**Description of the task:**
Find each line of the material below in which the word "Cifras" occurs, and return it.

**The records:**
┌──

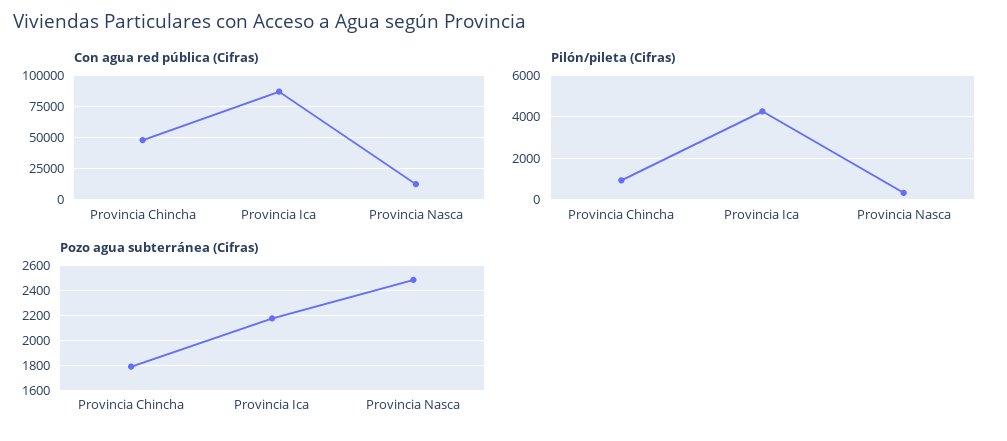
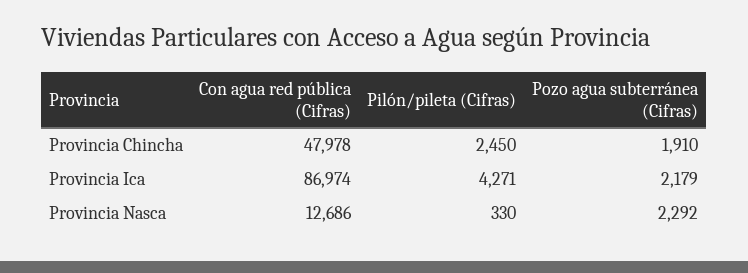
  {
    "Con agua red pública (Cifras)": {
      "Provincia Chincha": 47978,
      "Provincia Ica": 86974,
      "Provincia Nasca": 12686
    },
    "Pilón/pileta (Cifras)": {
-     "Provincia Chincha": 1000,
+     "Provincia Chincha": 2450,
      "Provincia Ica": 4271,
      "Provincia Nasca": 330
    },
    "Pozo agua subterránea (Cifras)": {
-     "Provincia Chincha": 1800,
+     "Provincia Chincha": 1910,
      "Provincia Ica": 2179,
-     "Provincia Nasca": 2500
+     "Provincia Nasca": 2292
    }
  }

└──

**Your solution:**
    "Con agua red pública (Cifras)": {
    "Pilón/pileta (Cifras)": {
    "Pozo agua subterránea (Cifras)": {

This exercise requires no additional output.